Brookmeyer R, Yasui Y
Department of Biostatistics, Johns Hopkins University, School of Hygiene and Public Health, Baltimore, Maryland 21205, USA.
Biometrics. 1995 Sep;51(3):831-42.
Passive surveillance disease data involve a registry of individuals who are at risk of disease and who are not under active follow up. The most serious limitations with such data are incomplete ascertainment of cases of disease and little or no follow-up information on patient vital status. This paper considers whether it is possible to estimate disease risk from such data and, if not, what additional information is required. In general, relative risks based on passive surveillance data will be biased even under the assumption that the probability of disease reporting and the hazard of death from other causes are the same for all individuals in the registry. However if the disease is rare, this bias is negligible. Methods are developed for estimating absolute disease incidence rates by combining passive surveillance data with a cohort study. Analytic approaches are proposed for the situations when death rates from all other causes are known and also unknown, and it is found that there is little loss in efficiency even if death rates are not known. There are considerable gains in efficiency for estimating absolute disease incidence rates by supplementing a cohort study with passive surveillance registry data compared to using the cohort study alone, especially if the exposure is rare and the cohort study is small relative to the size of the registry. Intuitively, the cohort data provides information about absolute rates of disease, while the passive surveillance data provides information about relative risks. The methods are applied to a registry of patients with an artificial heart valve that is at risk of breaking.

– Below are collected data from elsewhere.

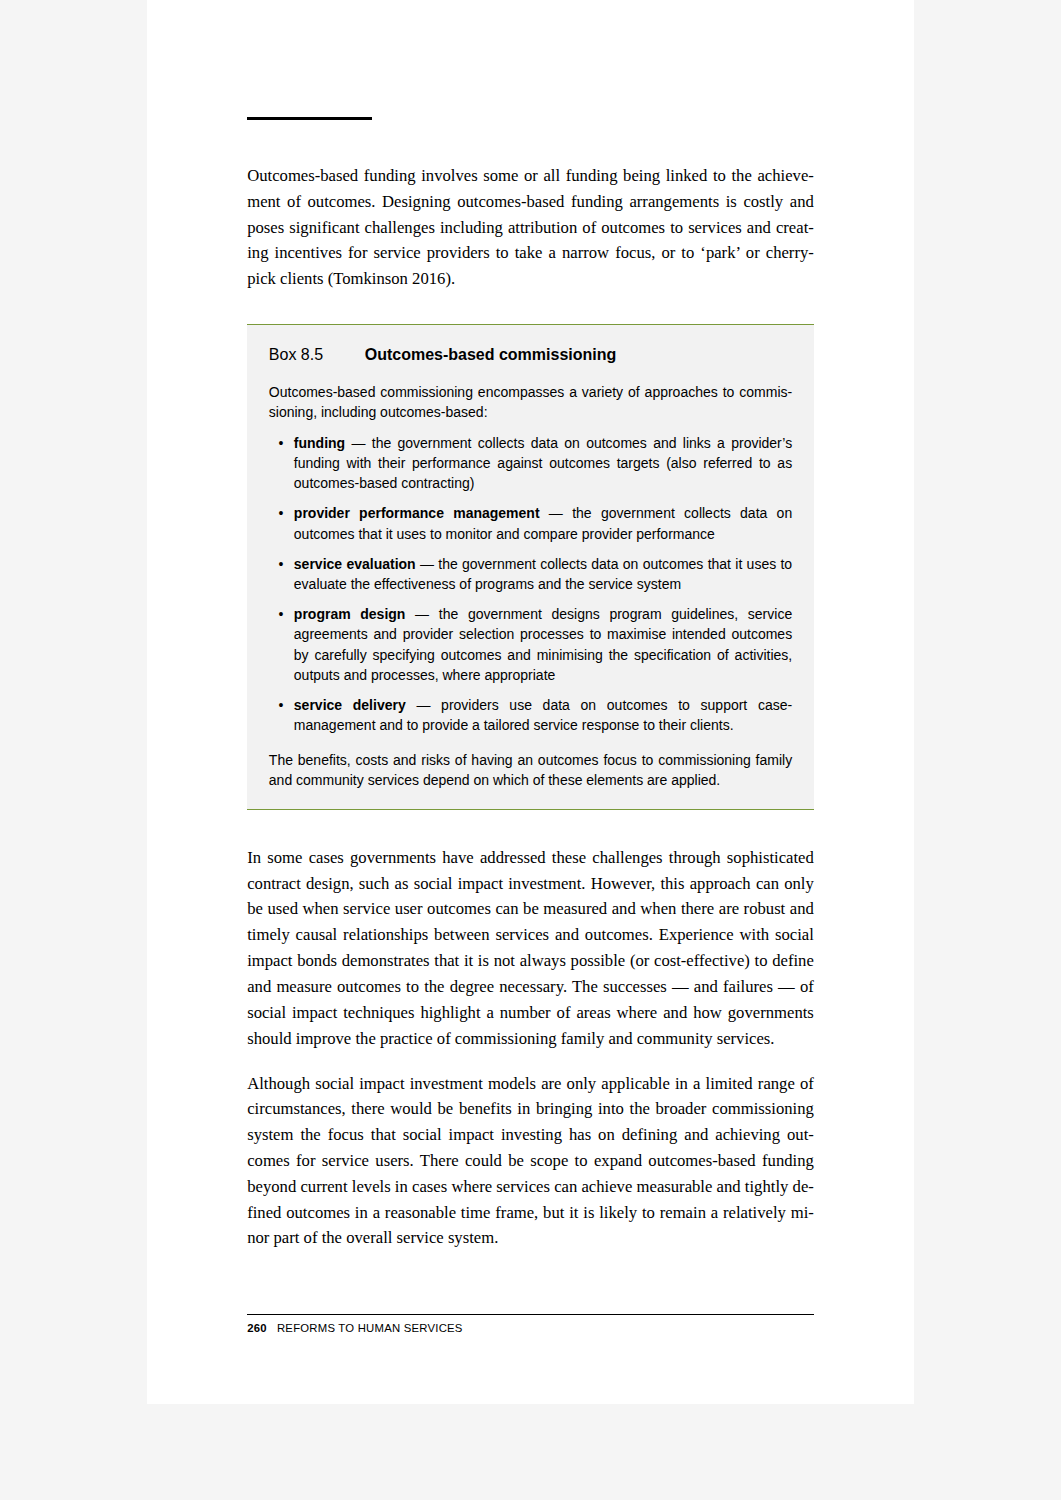Outcomes-based funding involves some or all funding being linked to the achievement of outcomes. Designing outcomes-based funding arrangements is costly and poses significant challenges including attribution of outcomes to services and creating incentives for service providers to take a narrow focus, or to ‘park’ or cherry-pick clients (Tomkinson 2016).
Box 8.5 Outcomes-based commissioning
Outcomes-based commissioning encompasses a variety of approaches to commissioning, including outcomes-based:
funding — the government collects data on outcomes and links a provider’s funding with their performance against outcomes targets (also referred to as outcomes-based contracting)
provider performance management — the government collects data on outcomes that it uses to monitor and compare provider performance
service evaluation — the government collects data on outcomes that it uses to evaluate the effectiveness of programs and the service system
program design — the government designs program guidelines, service agreements and provider selection processes to maximise intended outcomes by carefully specifying outcomes and minimising the specification of activities, outputs and processes, where appropriate
service delivery — providers use data on outcomes to support case-management and to provide a tailored service response to their clients.
The benefits, costs and risks of having an outcomes focus to commissioning family and community services depend on which of these elements are applied.
In some cases governments have addressed these challenges through sophisticated contract design, such as social impact investment. However, this approach can only be used when service user outcomes can be measured and when there are robust and timely causal relationships between services and outcomes. Experience with social impact bonds demonstrates that it is not always possible (or cost-effective) to define and measure outcomes to the degree necessary. The successes — and failures — of social impact techniques highlight a number of areas where and how governments should improve the practice of commissioning family and community services.
Although social impact investment models are only applicable in a limited range of circumstances, there would be benefits in bringing into the broader commissioning system the focus that social impact investing has on defining and achieving outcomes for service users. There could be scope to expand outcomes-based funding beyond current levels in cases where services can achieve measurable and tightly defined outcomes in a reasonable time frame, but it is likely to remain a relatively minor part of the overall service system.
260 REFORMS TO HUMAN SERVICES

被动监测疾病数据涉及对有疾病风险且未接受主动随访的个体进行登记。此类数据最严重的局限性在于疾病病例的确定不完整,以及关于患者生命状态的随访信息很少或没有。本文探讨了是否有可能从此类数据中估计疾病风险,如果不能,还需要哪些额外信息。一般来说,即使假设登记册中所有个体的疾病报告概率和其他原因导致的死亡风险相同,基于被动监测数据的相对风险也会存在偏差。然而,如果疾病罕见,这种偏差可以忽略不计。本文开发了通过将被动监测数据与队列研究相结合来估计绝对疾病发病率的方法。针对所有其他原因导致的死亡率已知和未知的情况,提出了分析方法,结果发现即使死亡率未知,效率损失也很小。与仅使用队列研究相比,通过用被动监测登记数据补充队列研究来估计绝对疾病发病率,效率有显著提高,特别是当暴露罕见且队列研究相对于登记册规模较小时。直观地说,队列数据提供了疾病绝对发病率的信息,而被动监测数据提供了相对风险的信息。这些方法应用于一个有心脏瓣膜破裂风险的患者登记册。